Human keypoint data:
------------------------

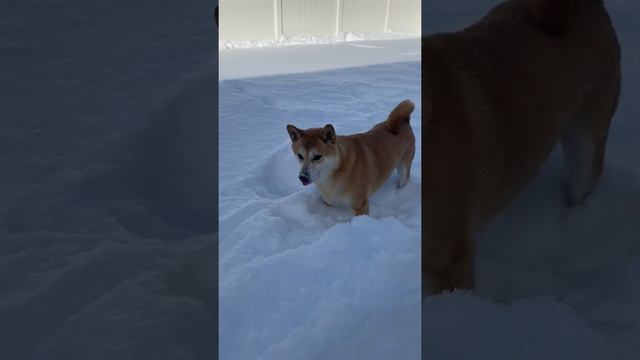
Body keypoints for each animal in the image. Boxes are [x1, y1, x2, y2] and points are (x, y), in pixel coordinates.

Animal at [288, 100, 418, 215]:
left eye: (317, 157)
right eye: (300, 156)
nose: (302, 177)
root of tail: (403, 121)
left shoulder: (360, 205)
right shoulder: (328, 203)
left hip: (404, 167)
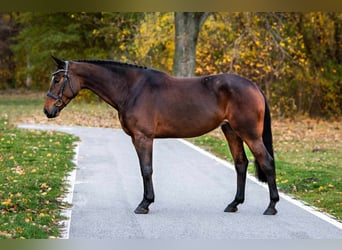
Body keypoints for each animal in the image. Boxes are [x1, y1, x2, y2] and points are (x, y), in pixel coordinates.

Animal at [44, 56, 280, 215]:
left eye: (57, 80)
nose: (47, 110)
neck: (131, 88)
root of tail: (254, 86)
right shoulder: (137, 138)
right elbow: (145, 169)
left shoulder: (143, 137)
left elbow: (146, 170)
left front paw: (145, 204)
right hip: (231, 131)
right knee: (241, 164)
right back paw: (234, 204)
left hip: (249, 134)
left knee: (266, 162)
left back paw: (271, 206)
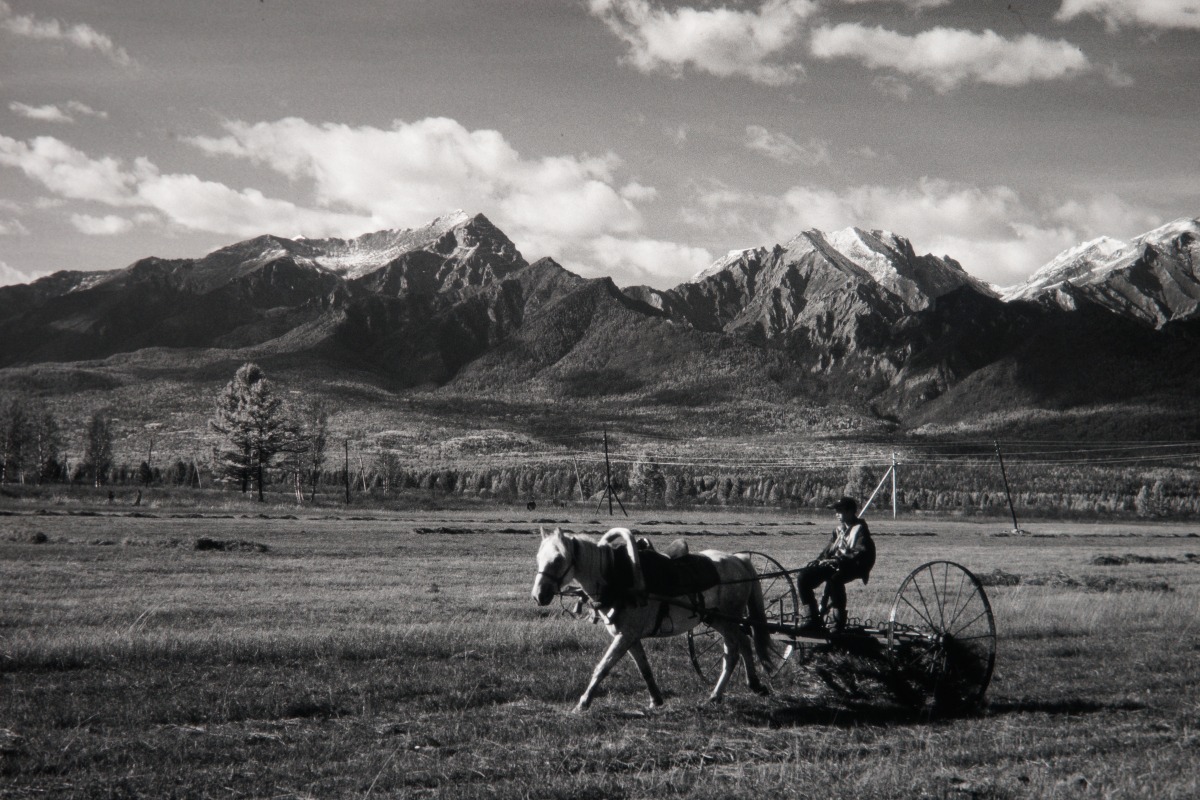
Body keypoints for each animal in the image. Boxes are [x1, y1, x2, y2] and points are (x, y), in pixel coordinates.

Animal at [530, 527, 772, 710]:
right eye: (538, 558)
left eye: (558, 559)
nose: (538, 595)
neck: (616, 576)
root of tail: (739, 560)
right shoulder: (629, 637)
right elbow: (644, 668)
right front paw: (656, 699)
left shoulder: (625, 636)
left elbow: (603, 667)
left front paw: (583, 702)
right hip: (717, 619)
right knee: (744, 641)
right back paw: (755, 684)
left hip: (728, 620)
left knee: (732, 653)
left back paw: (716, 695)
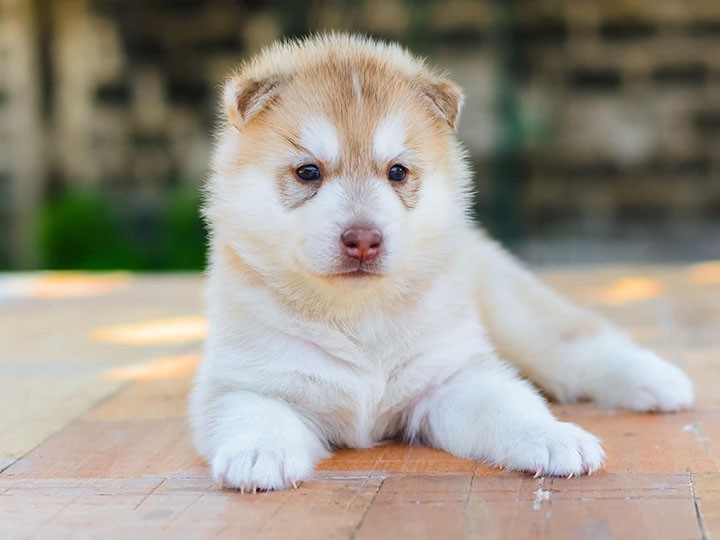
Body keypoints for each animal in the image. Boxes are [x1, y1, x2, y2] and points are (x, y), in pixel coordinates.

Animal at [188, 32, 696, 490]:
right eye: (308, 172)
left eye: (398, 172)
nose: (363, 240)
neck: (358, 318)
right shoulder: (243, 380)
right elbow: (255, 410)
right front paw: (260, 452)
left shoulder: (452, 376)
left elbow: (510, 406)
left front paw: (553, 437)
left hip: (516, 319)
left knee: (578, 346)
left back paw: (660, 381)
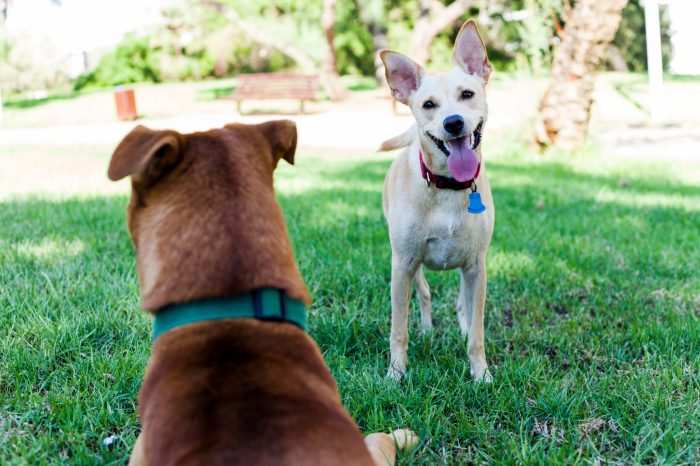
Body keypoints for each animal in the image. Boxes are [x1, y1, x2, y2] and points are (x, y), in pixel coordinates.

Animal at [380, 19, 494, 382]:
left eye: (467, 94)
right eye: (428, 104)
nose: (453, 122)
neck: (447, 187)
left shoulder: (477, 265)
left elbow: (478, 330)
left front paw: (480, 374)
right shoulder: (402, 263)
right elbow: (398, 329)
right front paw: (396, 373)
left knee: (462, 305)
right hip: (410, 262)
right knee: (425, 293)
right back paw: (428, 331)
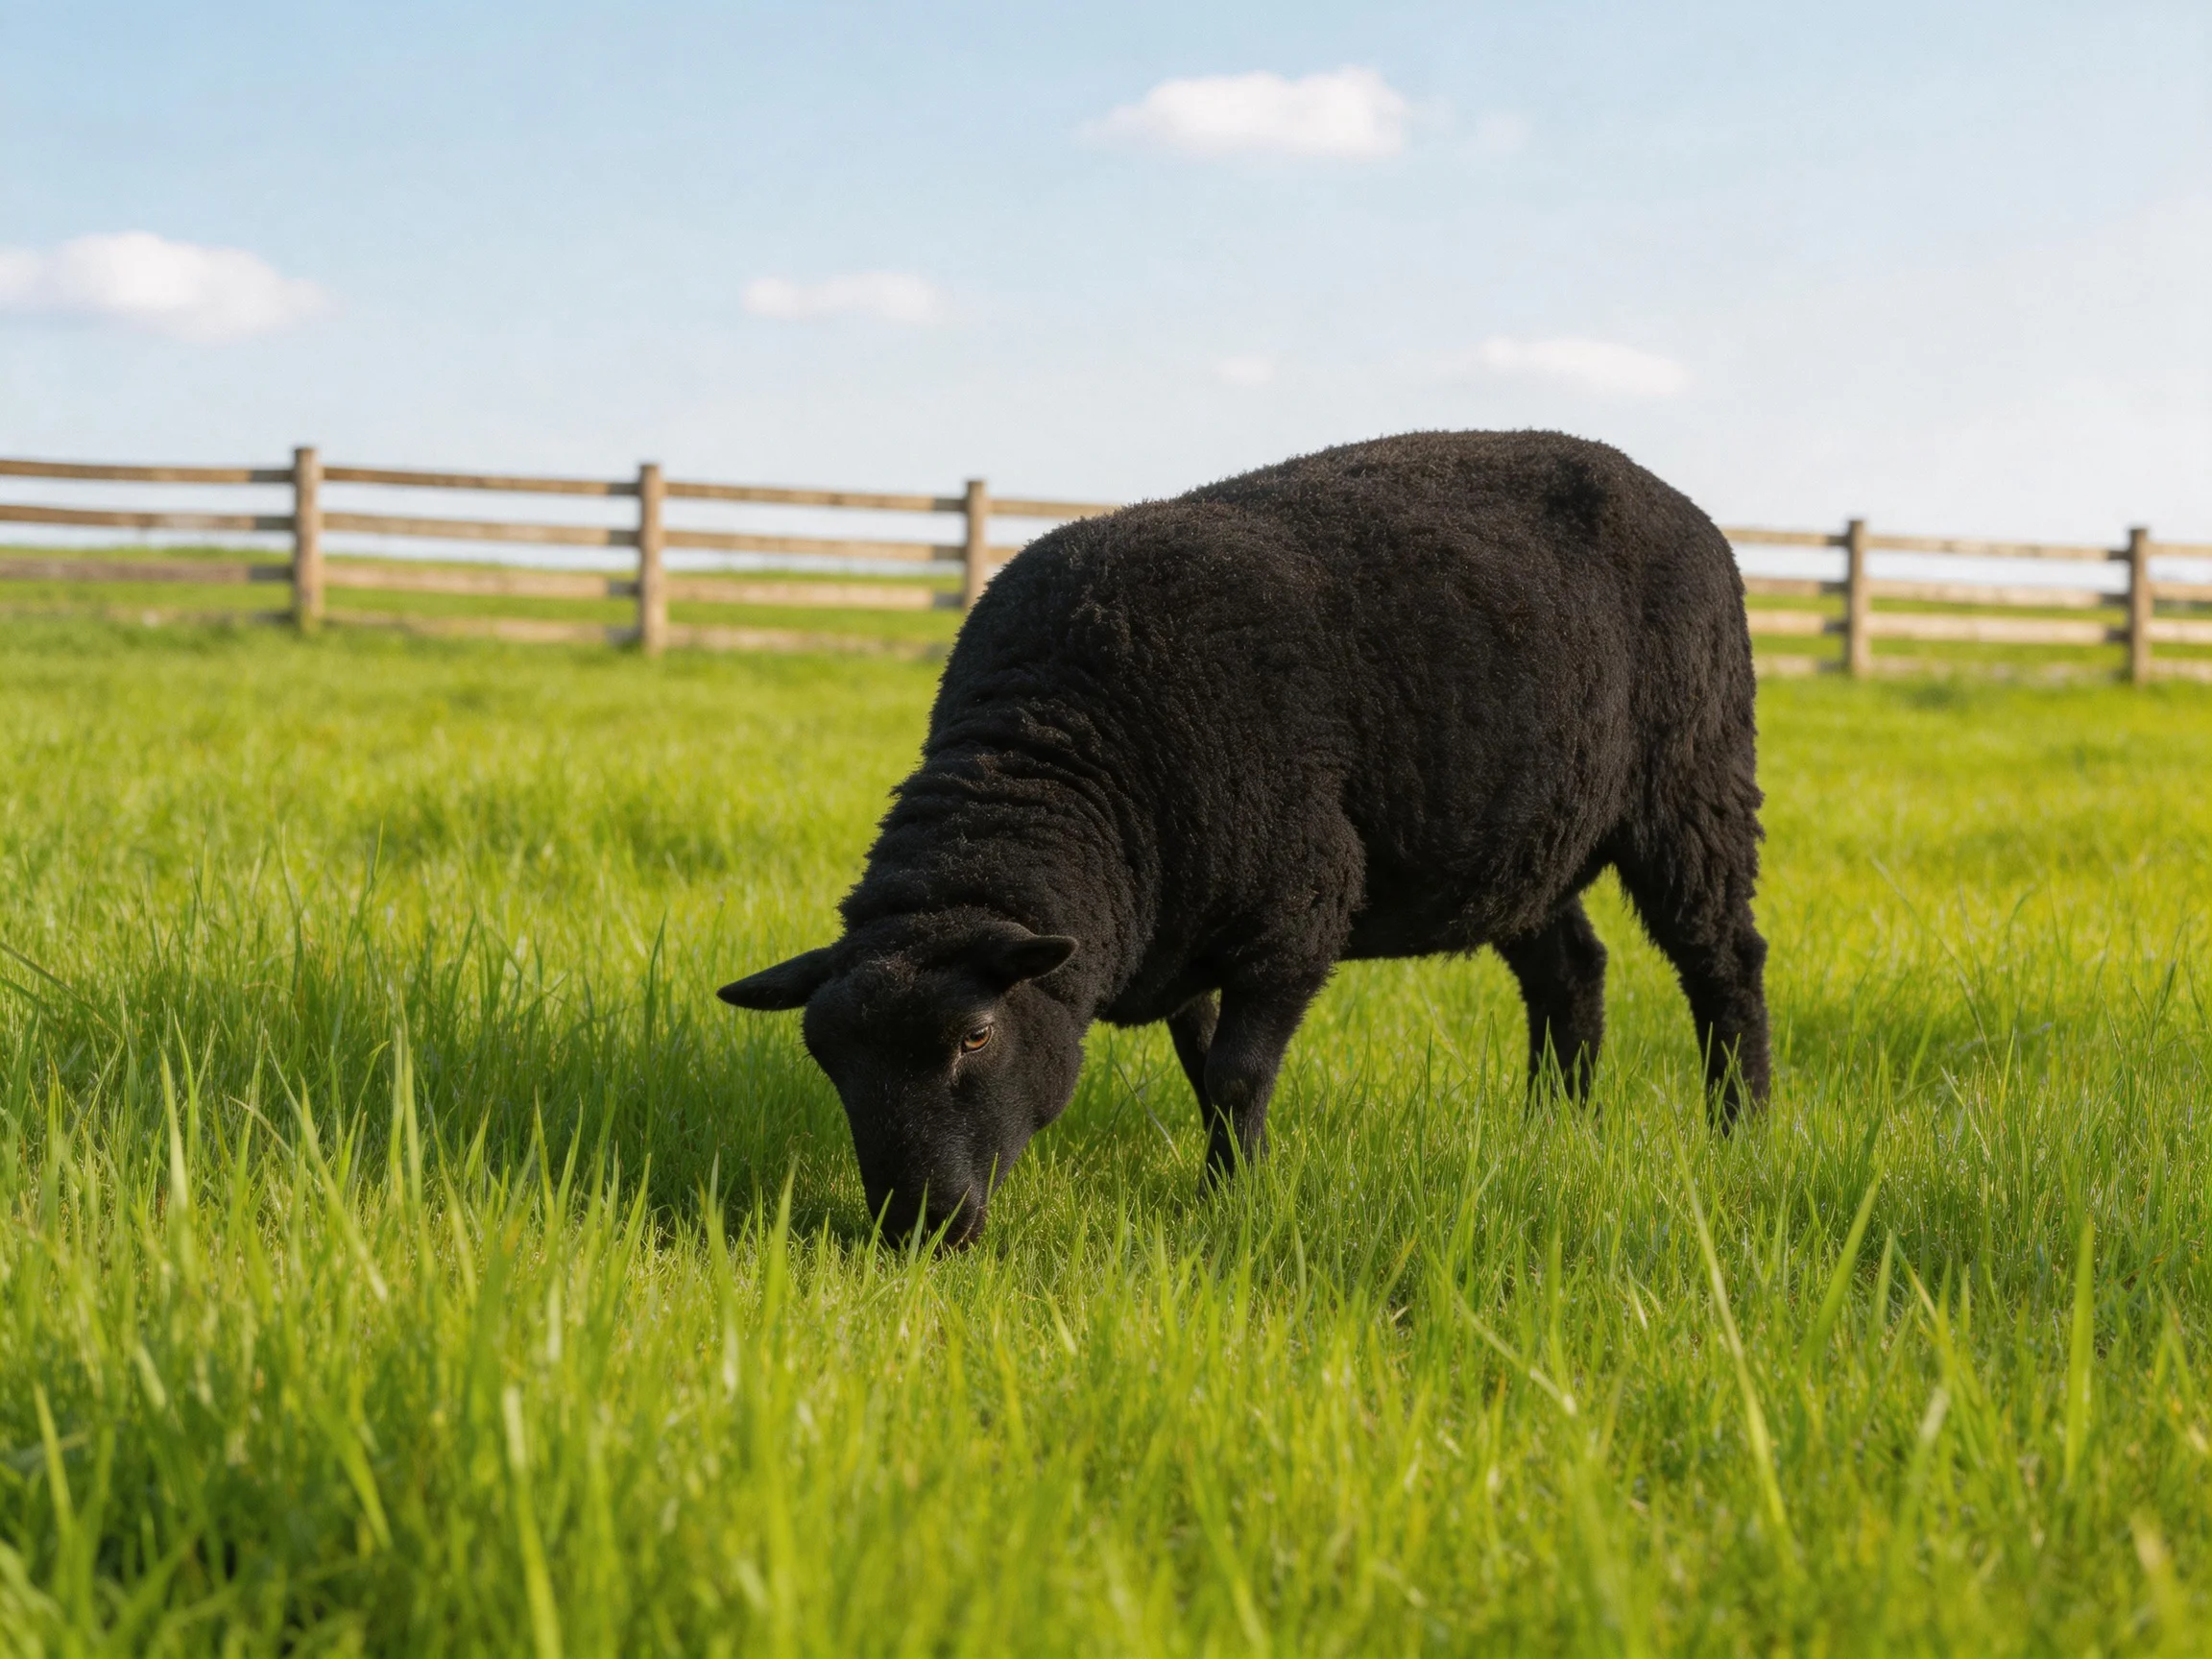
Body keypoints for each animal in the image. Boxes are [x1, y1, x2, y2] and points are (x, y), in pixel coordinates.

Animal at [720, 430, 1770, 1246]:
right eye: (825, 1056)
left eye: (976, 1035)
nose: (916, 1230)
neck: (1068, 747)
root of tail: (1678, 503)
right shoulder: (1178, 932)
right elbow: (1202, 1069)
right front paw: (1237, 1172)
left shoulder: (1298, 909)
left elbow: (1235, 1072)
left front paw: (1229, 1201)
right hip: (1517, 840)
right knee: (1572, 970)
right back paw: (1554, 1127)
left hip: (1695, 781)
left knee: (1724, 960)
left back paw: (1741, 1129)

------------------------

» **EXERCISE INSTRUCTIONS**: Take every entry and repeat it verbatim, minus the pictures.

» **EXERCISE RESPONSE**:
Body keypoints for each animal in the image. Boxes are [x1, y1, x2, y2] and points are (x, y), in pixel coordinates.

Animal at [288, 100, 418, 215]:
left eye: (317, 157)
right eye: (300, 156)
nose: (302, 177)
root of tail: (403, 121)
left shoulder: (360, 205)
right shoulder: (328, 203)
left hip: (404, 167)
Body keypoints for each animal in the image. Boxes are [x1, y1, x2, y2] and points are (x, y), in pixel coordinates.

Animal at [44, 56, 280, 215]:
left eye: (57, 80)
nose: (47, 110)
neck: (131, 88)
root of tail: (254, 86)
right shoulder: (137, 138)
right elbow: (145, 169)
left shoulder: (143, 137)
left elbow: (146, 170)
left front paw: (145, 204)
right hip: (231, 131)
right knee: (241, 164)
right back paw: (234, 204)
left hip: (249, 134)
left knee: (266, 162)
left back paw: (271, 206)
Body keypoints for each animal in the image. Boxes are [x1, y1, x2, y2] and points are (x, y), in pixel coordinates.

Animal at [530, 527, 772, 710]:
right eye: (538, 558)
left eye: (558, 559)
nose: (538, 595)
neck: (616, 576)
root of tail: (739, 560)
right shoulder: (629, 637)
right elbow: (644, 668)
right front paw: (656, 699)
left shoulder: (625, 636)
left elbow: (603, 667)
left front paw: (583, 702)
right hip: (717, 619)
right knee: (744, 641)
right back paw: (755, 684)
left hip: (728, 620)
left knee: (732, 653)
left back paw: (716, 695)
Body keypoints for each animal in the image. Boxes are [x1, y1, x2, y2] and points are (x, y), in pixel coordinates.

Animal at [188, 32, 696, 490]:
right eye: (308, 172)
left eye: (398, 172)
nose: (363, 240)
neck: (358, 318)
right shoulder: (243, 380)
right elbow: (255, 410)
right front paw: (260, 452)
left shoulder: (452, 376)
left elbow: (510, 406)
left front paw: (553, 437)
left hip: (516, 319)
left knee: (578, 346)
left back paw: (660, 381)
Body keypoints for each animal in the image. Boxes are [x1, y1, x2, y2] and points are (x, y), in pixel coordinates.

Animal at [380, 19, 494, 382]:
left eye: (467, 94)
right eye: (428, 104)
nose: (453, 122)
neck: (447, 187)
left shoulder: (477, 265)
left elbow: (478, 330)
left front paw: (480, 374)
right shoulder: (402, 263)
right elbow: (398, 329)
right front paw: (396, 373)
left knee: (462, 305)
right hip: (410, 262)
right knee: (425, 293)
right back paw: (428, 331)
Body keypoints for each animal in the image. Boxes are [x1, y1, x2, y2] and points are (x, y), in pixel coordinates.

Animal at [720, 430, 1770, 1246]:
right eye: (825, 1056)
left eye: (976, 1035)
nose: (916, 1230)
neck: (1068, 747)
root of tail: (1678, 503)
right shoulder: (1178, 932)
right elbow: (1202, 1069)
right front paw: (1237, 1172)
left shoulder: (1298, 909)
left elbow: (1235, 1072)
left front paw: (1229, 1201)
right hip: (1517, 840)
right knee: (1572, 970)
right back paw: (1554, 1127)
left hip: (1695, 781)
left knee: (1724, 960)
left back paw: (1741, 1129)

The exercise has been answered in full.